#### [WORK INSTRUCTIONS]
Copy every line from the one that holds "op=move; was=citrus fruit;" to the end of the records below, exactly and with nothing else, but without any pictures.

EXTRACTED ENTRIES START

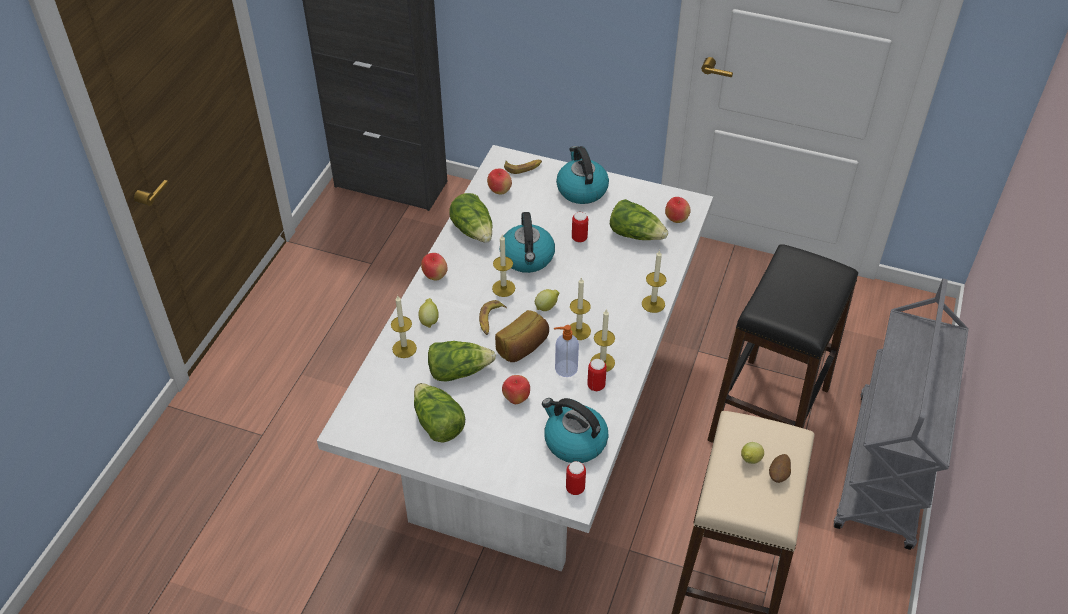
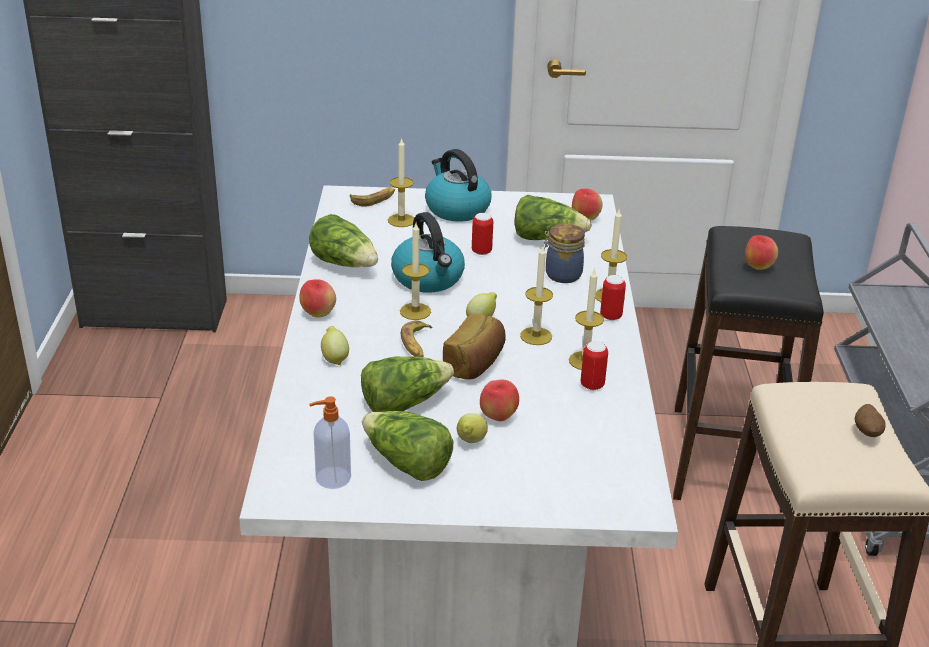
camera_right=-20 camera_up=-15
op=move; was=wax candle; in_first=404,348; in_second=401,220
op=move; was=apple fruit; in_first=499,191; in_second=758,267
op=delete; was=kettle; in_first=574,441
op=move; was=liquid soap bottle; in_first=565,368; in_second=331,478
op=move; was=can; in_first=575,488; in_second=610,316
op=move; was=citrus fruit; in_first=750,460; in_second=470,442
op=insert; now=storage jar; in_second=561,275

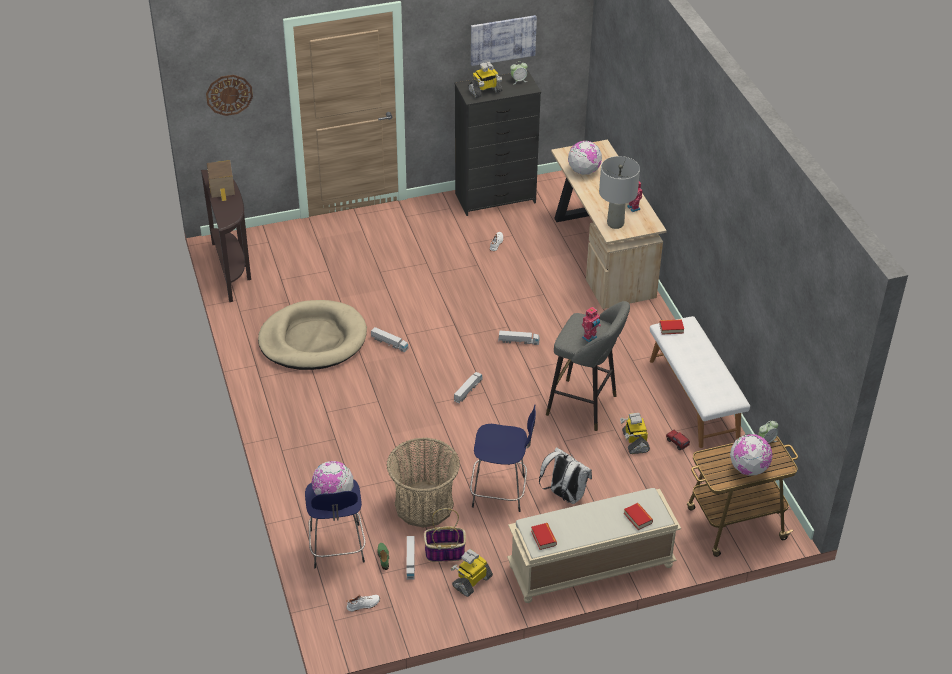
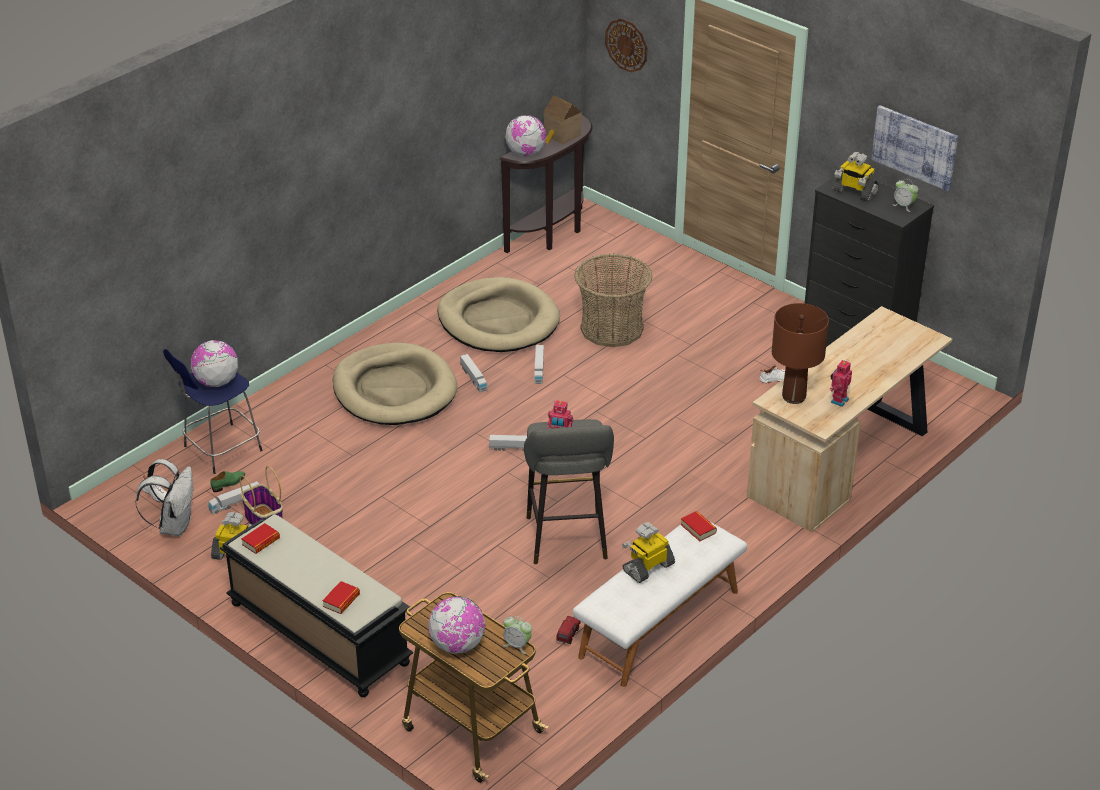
camera_right=60 camera_up=-5
op=move; was=basket; in_first=424,505; in_second=612,328
op=delete; was=blue sitting stool; in_first=501,492
op=move; was=model truck; in_first=518,341; in_second=473,378
op=recolor; was=beige-coloured indoor bench; now=black-coloured indoor bench; in_first=590,567; in_second=317,633
op=move; was=white rucksack; in_first=564,495; in_second=174,525
op=move; was=desk globe; in_first=583,171; in_second=526,153
op=recolor; was=grey tabletop lamp; now=brownish tabletop lamp; in_first=615,224; in_second=793,397
op=move; was=model robot; in_first=634,441; in_second=648,567
op=insert; now=beige-coloured pet bed; in_second=394,390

EXTRACTED ENTRIES END

#### [OUTPUT BELOW]
op=move; was=citrus fruit; in_first=750,460; in_second=470,442
op=insert; now=storage jar; in_second=561,275

camera_right=60 camera_up=-5
op=move; was=basket; in_first=424,505; in_second=612,328
op=delete; was=blue sitting stool; in_first=501,492
op=move; was=model truck; in_first=518,341; in_second=473,378
op=recolor; was=beige-coloured indoor bench; now=black-coloured indoor bench; in_first=590,567; in_second=317,633
op=move; was=white rucksack; in_first=564,495; in_second=174,525
op=move; was=desk globe; in_first=583,171; in_second=526,153
op=recolor; was=grey tabletop lamp; now=brownish tabletop lamp; in_first=615,224; in_second=793,397
op=move; was=model robot; in_first=634,441; in_second=648,567
op=insert; now=beige-coloured pet bed; in_second=394,390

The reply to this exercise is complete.